* **Apply what you read**
(a) In the credit agreement amendment, on what date are the Convertible Notes due?
(b) Print the credit agreement amendment from "NOW, THEREFORE, the" to "Convertible Notes Offering.".

* **Page extract**

=-=-=-=-=

FOURTH AMENDMENT TO AMENDED AND RESTATED
CREDIT AGREEMENT

 

THIS FOURTH AMENDMENT TO AMENDED AND RESTATED CREDIT AGREEMENT (this “Amendment”), dated as of May 14, 2020, is entered into by and among PETIQ, LLC, an Idaho limited liability company (“PetIQ”), the other Credit Parties signatory hereto (collectively with PETIQ, the “Borrowers”), the LENDERS signatory hereto, and EAST WEST BANK, a California banking corporation, as Administrative Agent for the Lenders (in such capacity, “Administrative Agent”), with reference to the following facts:

 

RECITALS

 

A.       The Borrowers, the Lenders, and Administrative Agent are parties to an Amended and Restated Credit Agreement dated as of January 17, 2018, as amended by the First Amendment to Amended and Restated Credit Agreement and Joinder dated as of August 9, 2018, the Second Amendment to Amended and Restated Credit Agreement dated as of March 25, 2019, and the Third Amendment to Amended and Restated Credit Agreement dated as of July 8, 2019, and as supplemented by the Consent Agreement dated as of October 17, 2018, the Joinder No. 1 to Amended and Restated Credit Agreement dated as of December 10, 2018, the consent letter dated May 7, 2019 from Administrative Agent to Borrower Representative, and the Joinder No. 2 to Amended and Restated Credit Agreement dated as of July 23, 2019 (collectively, the “Credit Agreement”) and certain other related Loan Documents, pursuant to which the Lenders provide the Borrowers a revolving credit facility with sub-facilities for letters of credit and swing line loans.

 

B.       The parties hereto desire to amend the Credit Agreement as set forth below.

 

NOW, THEREFORE, the parties hereby agree as follows:

 

1.                  Defined Terms. All initially capitalized terms used in this Amendment (including in the recitals hereto) without definition shall have the respective meanings set forth for such terms in the Credit Agreement.

 

2.                  Addition of Definitions Relating to Convertible Notes Offering.

 

(a)       Addition of Definition of Convertible Notes. Section 1.01 is hereby amended and supplemented by adding therein a definition of “Convertible Notes” as follows:

 

Convertible Notes” means senior unsecured convertible notes issued by PetIQ, Inc. due June 1, 2026 in an aggregate principal amount of up to $125,000,000, subject to increase by an additional aggregate principal amount of up to $18,750,000.

 

(b)      [Reserved].

 

 

1

 

 

(c)         Addition of Definition of 2020 Intercompany Note. Section 1.01 of the Credit Agreement is hereby further amended and supplemented by adding therein a definition of “2020 Intercompany Note” as follows:

 

2020 Intercompany Note” means that certain Intercompany Note, issued substantially concurrently with the Convertible Notes, by Parent to PetIQ, Inc.

=-=-=-=-=

[Stored items]
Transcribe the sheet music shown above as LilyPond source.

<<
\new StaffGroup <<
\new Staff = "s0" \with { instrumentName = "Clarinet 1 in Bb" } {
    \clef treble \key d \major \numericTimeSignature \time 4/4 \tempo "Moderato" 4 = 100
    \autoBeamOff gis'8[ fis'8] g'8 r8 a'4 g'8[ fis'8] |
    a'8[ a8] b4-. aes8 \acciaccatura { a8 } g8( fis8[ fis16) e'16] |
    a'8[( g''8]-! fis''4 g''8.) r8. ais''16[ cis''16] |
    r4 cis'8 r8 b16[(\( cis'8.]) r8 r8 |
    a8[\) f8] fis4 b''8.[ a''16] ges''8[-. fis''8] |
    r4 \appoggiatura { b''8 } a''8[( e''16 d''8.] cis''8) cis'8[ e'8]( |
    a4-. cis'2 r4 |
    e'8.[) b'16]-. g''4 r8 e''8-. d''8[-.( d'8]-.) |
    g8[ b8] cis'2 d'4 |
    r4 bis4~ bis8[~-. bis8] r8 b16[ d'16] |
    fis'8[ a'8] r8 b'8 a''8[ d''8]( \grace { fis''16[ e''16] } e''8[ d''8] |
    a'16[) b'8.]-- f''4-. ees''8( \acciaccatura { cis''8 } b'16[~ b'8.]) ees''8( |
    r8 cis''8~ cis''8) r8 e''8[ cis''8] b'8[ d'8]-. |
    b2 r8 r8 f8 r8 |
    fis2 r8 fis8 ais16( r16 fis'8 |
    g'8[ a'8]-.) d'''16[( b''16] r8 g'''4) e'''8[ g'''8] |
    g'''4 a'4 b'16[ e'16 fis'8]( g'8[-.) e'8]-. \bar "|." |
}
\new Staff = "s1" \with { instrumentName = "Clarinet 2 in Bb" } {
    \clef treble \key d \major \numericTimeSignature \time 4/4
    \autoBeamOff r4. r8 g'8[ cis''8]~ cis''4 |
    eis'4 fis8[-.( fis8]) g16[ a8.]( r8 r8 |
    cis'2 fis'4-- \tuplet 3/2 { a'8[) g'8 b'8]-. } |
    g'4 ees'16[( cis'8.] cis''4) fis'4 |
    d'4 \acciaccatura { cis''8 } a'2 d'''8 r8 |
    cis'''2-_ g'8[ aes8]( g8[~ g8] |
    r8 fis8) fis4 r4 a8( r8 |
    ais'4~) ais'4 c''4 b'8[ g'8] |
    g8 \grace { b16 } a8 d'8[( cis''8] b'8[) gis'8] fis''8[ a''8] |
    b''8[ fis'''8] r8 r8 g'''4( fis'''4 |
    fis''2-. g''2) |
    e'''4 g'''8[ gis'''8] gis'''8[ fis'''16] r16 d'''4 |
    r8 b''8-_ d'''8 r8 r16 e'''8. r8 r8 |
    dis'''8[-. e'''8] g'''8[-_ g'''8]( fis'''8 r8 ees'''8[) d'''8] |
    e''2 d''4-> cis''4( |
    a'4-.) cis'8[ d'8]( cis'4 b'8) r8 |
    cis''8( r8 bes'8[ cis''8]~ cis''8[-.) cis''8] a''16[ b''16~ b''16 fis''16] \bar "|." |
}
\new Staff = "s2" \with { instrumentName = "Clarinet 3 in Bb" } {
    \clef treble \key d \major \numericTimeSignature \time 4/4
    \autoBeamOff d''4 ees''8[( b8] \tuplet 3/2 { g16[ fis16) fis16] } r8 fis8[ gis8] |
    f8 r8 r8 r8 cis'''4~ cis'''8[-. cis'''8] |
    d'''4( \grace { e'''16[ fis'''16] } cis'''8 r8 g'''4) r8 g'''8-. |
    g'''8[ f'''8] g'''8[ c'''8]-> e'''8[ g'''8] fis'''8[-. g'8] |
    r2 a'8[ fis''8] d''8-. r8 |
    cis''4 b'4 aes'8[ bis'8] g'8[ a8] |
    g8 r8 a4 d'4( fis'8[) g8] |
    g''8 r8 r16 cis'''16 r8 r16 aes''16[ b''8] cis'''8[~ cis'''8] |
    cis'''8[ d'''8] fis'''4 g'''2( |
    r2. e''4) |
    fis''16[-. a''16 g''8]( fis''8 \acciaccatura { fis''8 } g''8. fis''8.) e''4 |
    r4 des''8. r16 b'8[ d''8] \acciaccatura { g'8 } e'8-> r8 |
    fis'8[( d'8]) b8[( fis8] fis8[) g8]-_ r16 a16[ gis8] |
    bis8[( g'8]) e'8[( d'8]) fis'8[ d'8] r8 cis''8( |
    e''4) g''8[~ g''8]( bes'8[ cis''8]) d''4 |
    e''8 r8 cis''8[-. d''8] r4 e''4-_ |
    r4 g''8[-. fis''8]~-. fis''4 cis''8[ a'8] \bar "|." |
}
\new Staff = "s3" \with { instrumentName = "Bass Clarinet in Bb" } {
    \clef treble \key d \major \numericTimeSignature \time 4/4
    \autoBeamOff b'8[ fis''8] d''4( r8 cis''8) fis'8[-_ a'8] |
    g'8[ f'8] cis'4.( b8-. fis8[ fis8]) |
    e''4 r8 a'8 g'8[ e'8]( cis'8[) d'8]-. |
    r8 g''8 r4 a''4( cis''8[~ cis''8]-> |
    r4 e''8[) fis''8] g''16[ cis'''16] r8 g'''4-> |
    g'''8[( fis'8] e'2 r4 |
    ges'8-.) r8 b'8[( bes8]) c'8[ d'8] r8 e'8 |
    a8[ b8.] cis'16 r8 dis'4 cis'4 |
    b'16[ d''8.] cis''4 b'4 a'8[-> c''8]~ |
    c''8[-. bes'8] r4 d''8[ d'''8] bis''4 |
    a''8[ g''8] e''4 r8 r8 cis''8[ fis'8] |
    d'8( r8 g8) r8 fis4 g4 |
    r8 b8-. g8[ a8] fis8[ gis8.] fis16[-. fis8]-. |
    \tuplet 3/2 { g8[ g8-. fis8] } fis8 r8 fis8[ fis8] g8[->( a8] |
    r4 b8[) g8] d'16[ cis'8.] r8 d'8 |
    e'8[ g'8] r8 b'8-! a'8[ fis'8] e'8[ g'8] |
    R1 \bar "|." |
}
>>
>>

=-=-=-=-=

* **Results of the tasks**
(a) June 1, 2026

(b)
NOW, THEREFORE, the parties hereby agree as follows:

 

1.                  Defined Terms. All initially capitalized terms used in this Amendment (including in the recitals hereto) without definition shall have the respective meanings set forth for such terms in the Credit Agreement.

 

2.                  Addition of Definitions Relating to Convertible Notes Offering.